Who Is at the Door: The SYN Denial of Service
Over the past few months, a denial of service attack, known as the “SYN Attack”, has become notorious. This attack can prevent access to your mail, WWW and other critical servers. The attack was first described in a paper by Robert Morris in 1985 and received little attention. It wasn't until 2600 magazine published source code to exploit this weakness in popular implementations of the TCP/IP protocol stack that this weakness grabbed the attention of Internet Service Providers. One provider, Public Access Networks Corporation of New York City, was attacked repeatedly last September, causing its mail and web servers to be unavailable to its users for extended periods of time. In this article we explain what SYN really is, why it's needed in TCP/IP, why the attack works and how to prevent it.
The Internet works as well as it does because its data communication protocols (IP, TCP and UDP) evolved over a decade through major revisions and trial-and-error “adjustments”. As a result, the protocols have developed a legendary robustness that makes them difficult to defeat; however, these protocols were designed with the basic assumption that all network administrators can be trusted. Unfortunately, this is not true in today's Internet environment. Given the right kind of knowledge, virtually any PC can be configured so that a malicious individual, acting as a system or network administrator, can bring down any number of servers on the Internet.
One of these vulnerabilities is called the “SYN” (synchronous) attack, and it can affect anyone who places a server on the Internet. The SYN attack is a denial of service attack, blocking others from connecting to your server.
The Internet protocol stack utilizes three primary layers of the OSI model. The lowest layer is the physical layer, and it contains the physical wires, network host adapter(s) and adapter device driver(s). The next layer is the data link layer, whose job is to read a stream of bits off the network and assemble them into frames for the next higher layer.
The Internet Protocol (IP) or network layer is the next layer. It examines the incoming frames to determine if they are IP packets and, if not, it passes the frame onto another protocol stack (e.g., Novell) or discards the frame as nonsense. If it is an IP packet, the packet contents are further evaluated by the IP layer for a number of IP related activities such as Address Resolution Protocol (ARP) or Internet Control and Message Protocol (ICMP), which the connectionless ping and traceroute applications employ.

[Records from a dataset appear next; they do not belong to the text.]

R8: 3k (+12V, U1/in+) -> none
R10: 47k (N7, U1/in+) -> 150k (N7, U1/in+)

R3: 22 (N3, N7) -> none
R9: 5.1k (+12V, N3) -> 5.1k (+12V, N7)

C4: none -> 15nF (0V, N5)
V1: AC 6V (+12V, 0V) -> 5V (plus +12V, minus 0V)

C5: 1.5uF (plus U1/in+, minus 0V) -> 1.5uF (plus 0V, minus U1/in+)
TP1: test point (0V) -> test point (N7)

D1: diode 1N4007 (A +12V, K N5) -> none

If the packet is not one of the above formats, its content continues to be evaluated as a Transmission Control Protocol (TCP) or User Datagram Protocol (UDP) packet. If the packet contains a TCP header, it is posted to the next higher TCP layer. The verb “posted” is significant in that the packet is moved to another place for processing, and that processing will occur sometime in the future. In other words, it is at the IP-TCP boundary where information, driven by interrupts, “bubbles up” from the environment; it is at the IP-TCP boundary where information waits for processing based upon requests from programs that wish to communicate with the network. Therefore, the IP-TCP boundary contains a fixed amount of memory buffers allocated to network “activity” without the system really knowing what that activity is. It is at this boundary that the SYN attack works.
Before discussing the third Internet layer and how TCP establishes a connection, perhaps it is better to begin with an analogy that illustrates a typical network problem and how TCP overcomes the problem in its daily routine.

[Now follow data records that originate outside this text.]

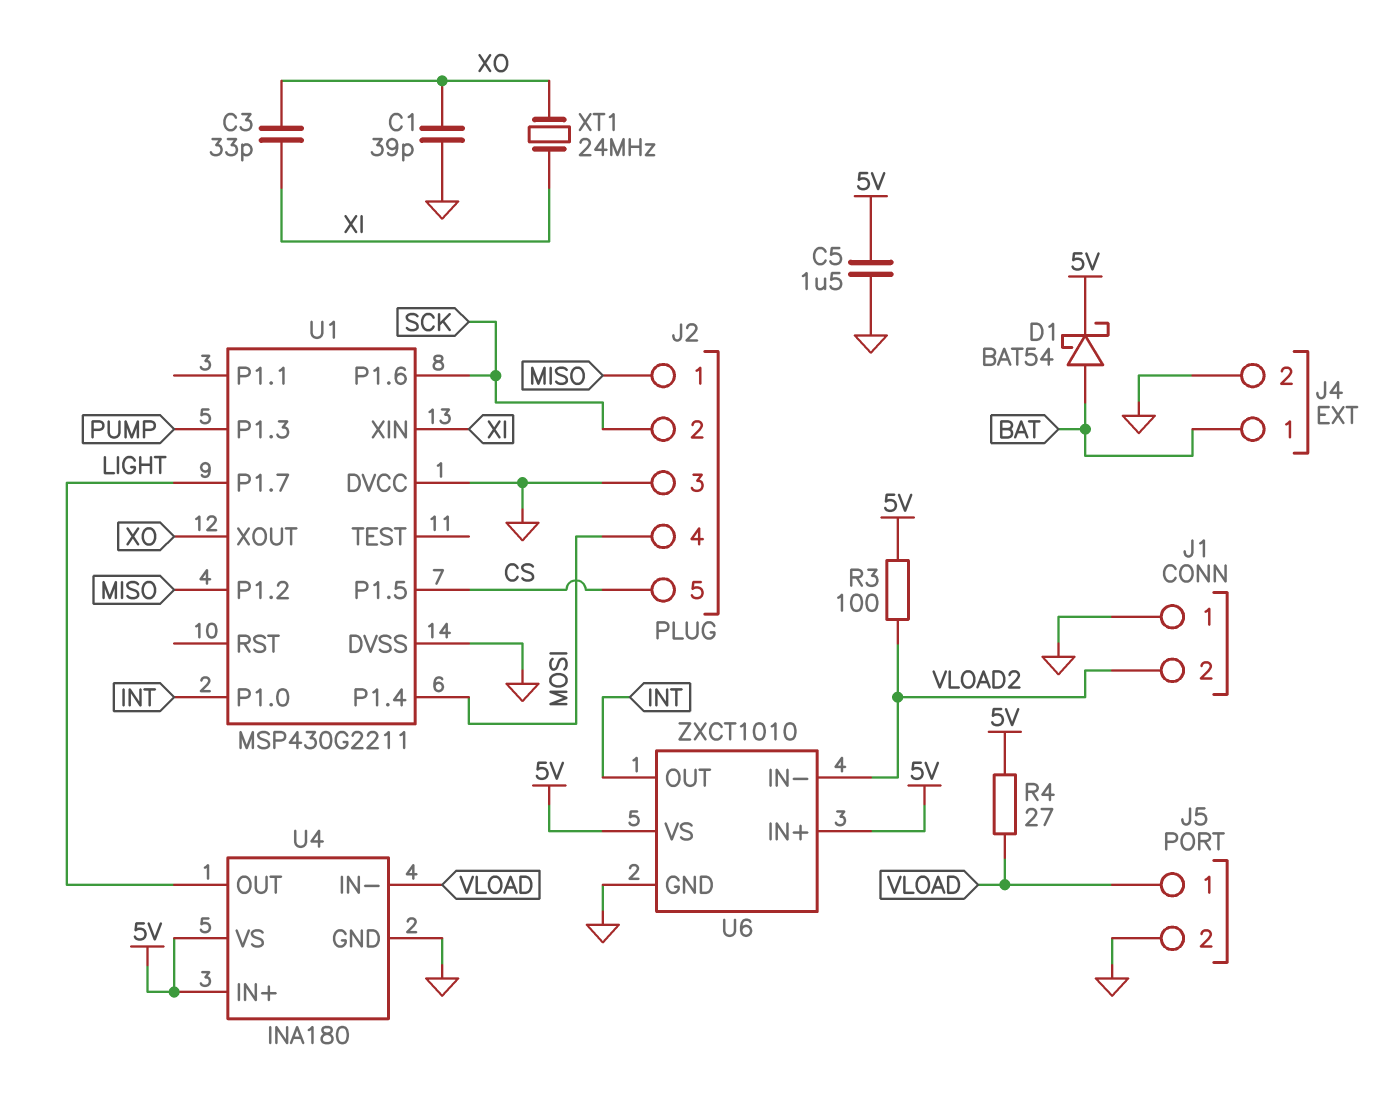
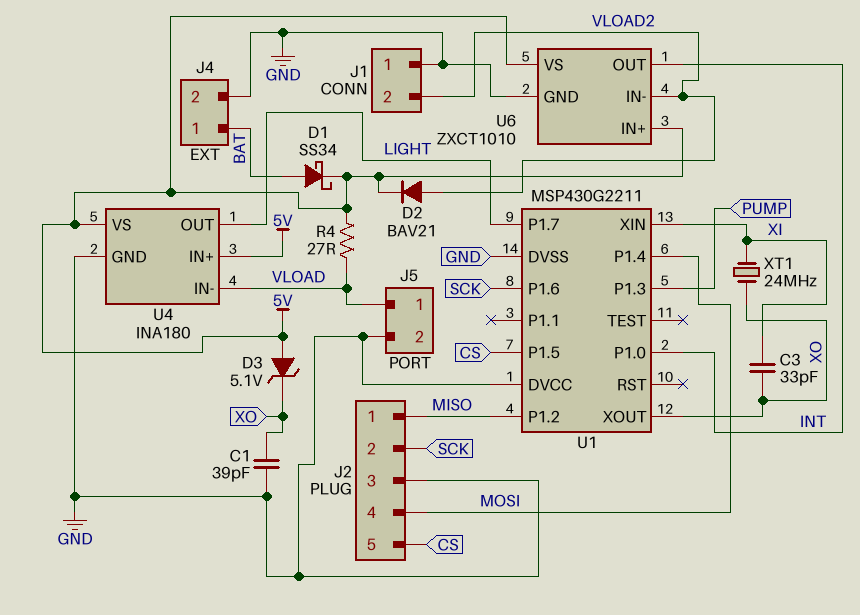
C5: 1.5uF (5V, GND) -> none
D1: schottky BAT54 (A BAT, K 5V) -> schottky SS34 (A BAT, K 5V)
D2: none -> diode BAV21 (A VLOAD2, K 5V)
D3: none -> zener 5.1V (A 5V, K XO)
R3: 100 (5V, VLOAD2) -> none

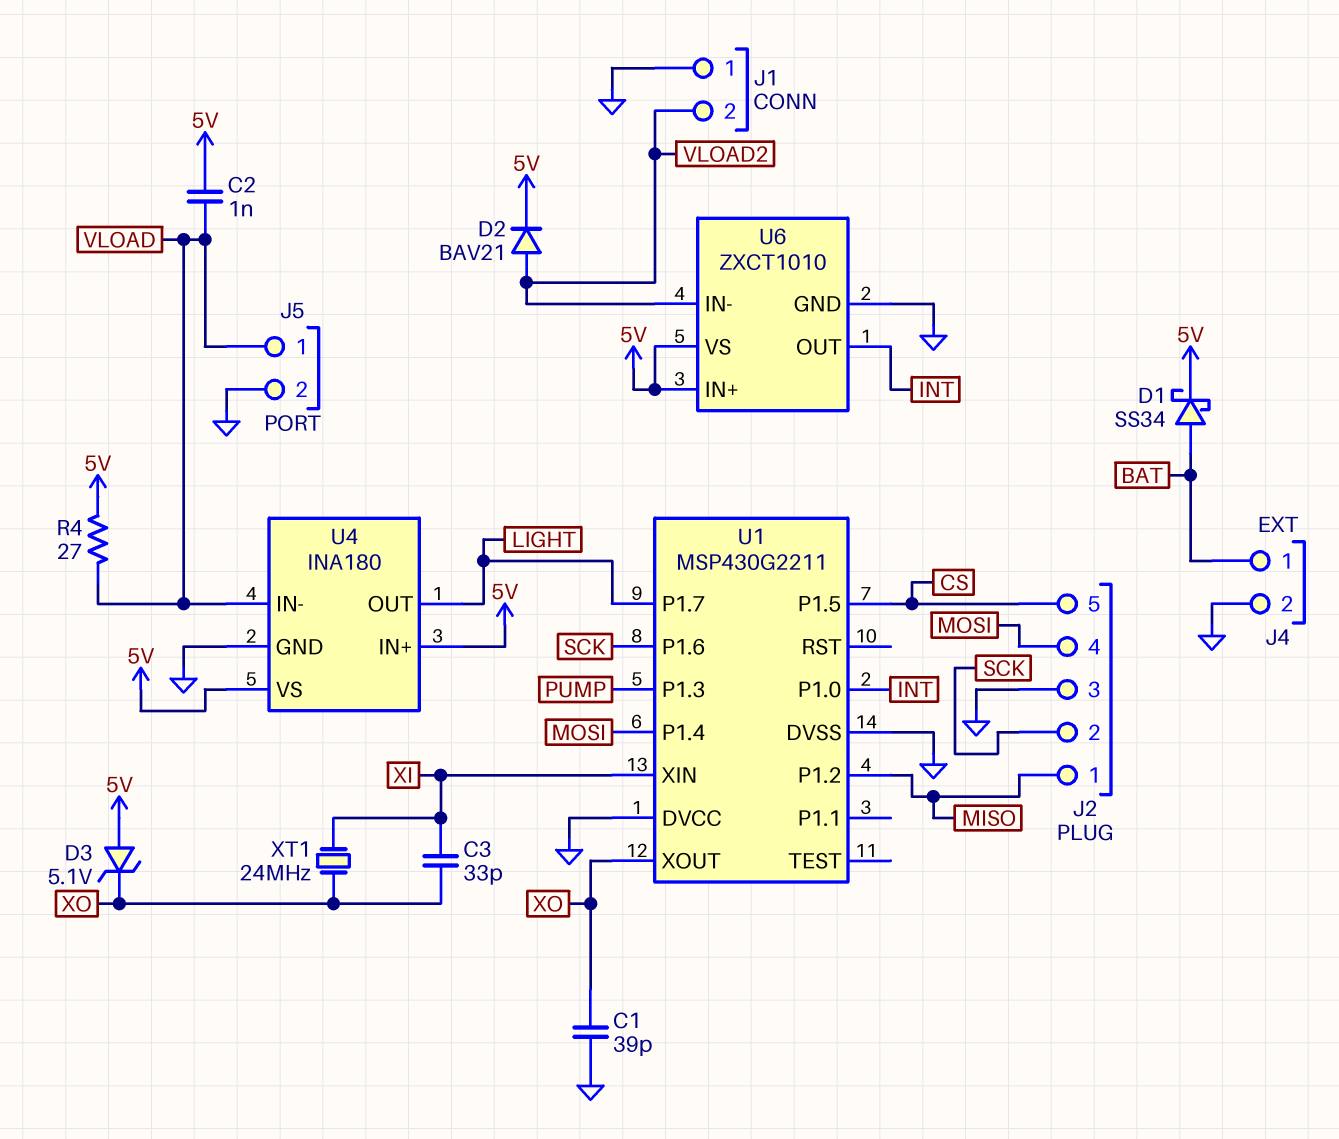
C2: none -> 1nF (5V, VLOAD)

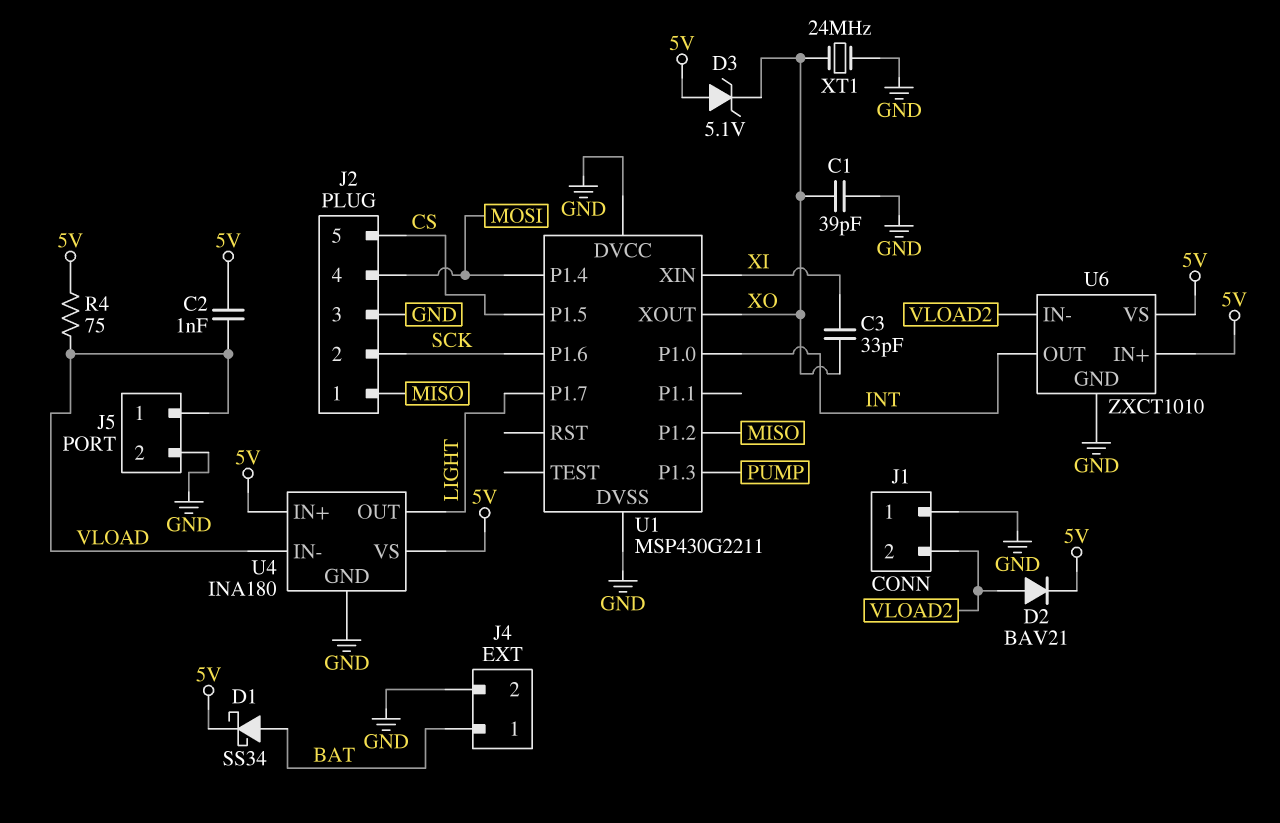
R4: 27 (5V, VLOAD) -> 75 (5V, VLOAD)
XT1: 24MHz (XI, XO) -> 24MHz (GND, XO)

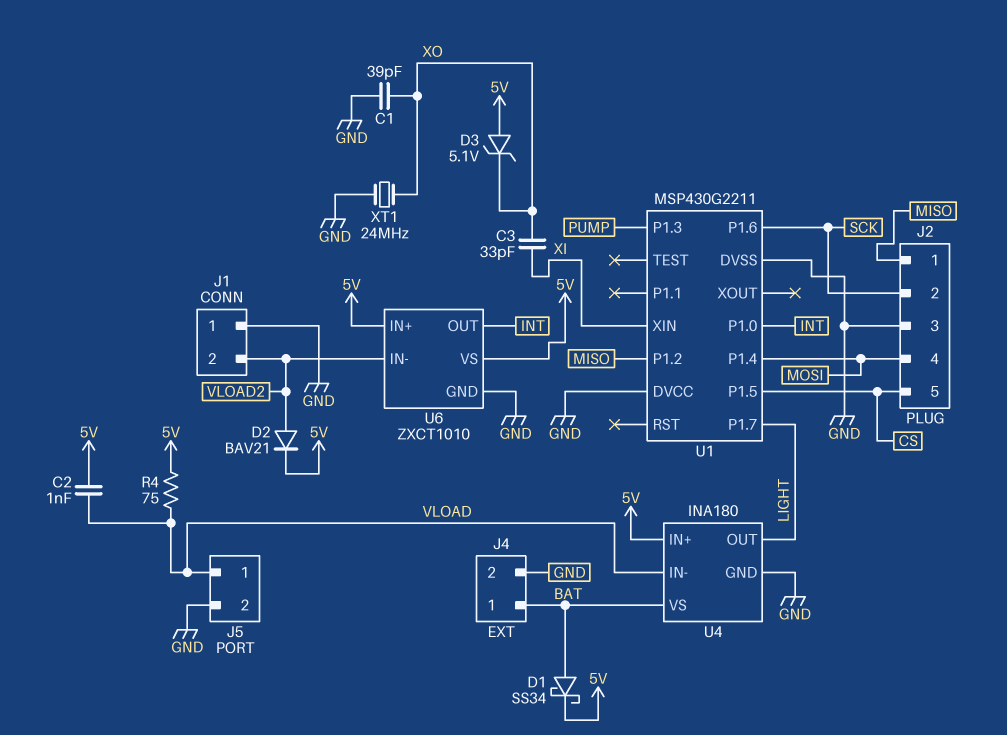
U1 pin XOUT: XO -> none
U4 pin VS: 5V -> BAT

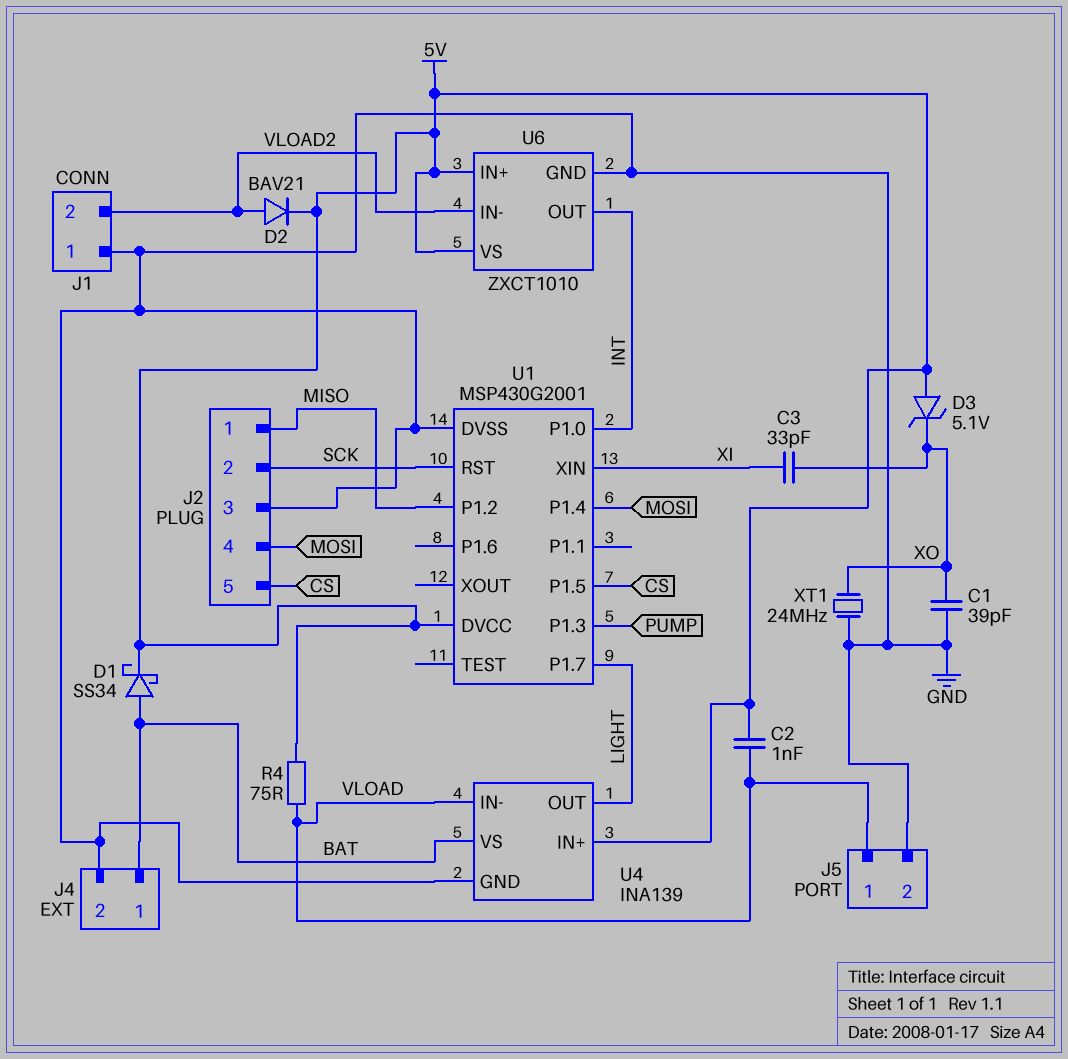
U1: MSP430G2211 -> MSP430G2001
U1 pin DVCC: GND -> 5V
U1 pin P1.6: SCK -> none
U1 pin RST: none -> SCK
U4: INA180 -> INA139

Our analogy begins on a college campus with a studious student (SS) who has the misfortune of being placed in a “party” dorm. On a typical evening, SS is studying at his desk trying to master some dry material on data link protocols for his computer networks class. Someone knocks at his door. Upon opening the door, he gets hit with a water balloon from his rowdy neighbors. Using the material from his network class, SS comes up with a solution to stop his pesky neighbors, yet still greet his invited visitors.

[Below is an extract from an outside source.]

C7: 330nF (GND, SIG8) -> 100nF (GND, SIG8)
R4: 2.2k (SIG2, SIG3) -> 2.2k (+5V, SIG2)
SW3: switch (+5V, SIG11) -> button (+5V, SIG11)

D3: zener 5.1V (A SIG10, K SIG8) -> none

He decides on a “secret knock”—his friends announce themselves with a one to five knock code. SS hears the knock and goes to the door; however, he does not open it. Instead, he repeats the original knock and adds his own one to five knock code. Now the visitor knocks the next “sequence” of his code and repeats SS's knocks.
These knocking gymnastics are referred to as a three-way handshake (see Figure 1) in data communications lingo, and solve three common network problems. First, they allow two hosts to establish starting “sequence” numbers which are used by the receiver to re-order packets or reassemble datagrams. Second, they enable the host to identify duplicate packets that occur from re-transmissions which, in turn, are a result of delayed responses. Finally, if either computer were to initiate a connection with a third computer at the same time, then two orderly connections could result, without confusion.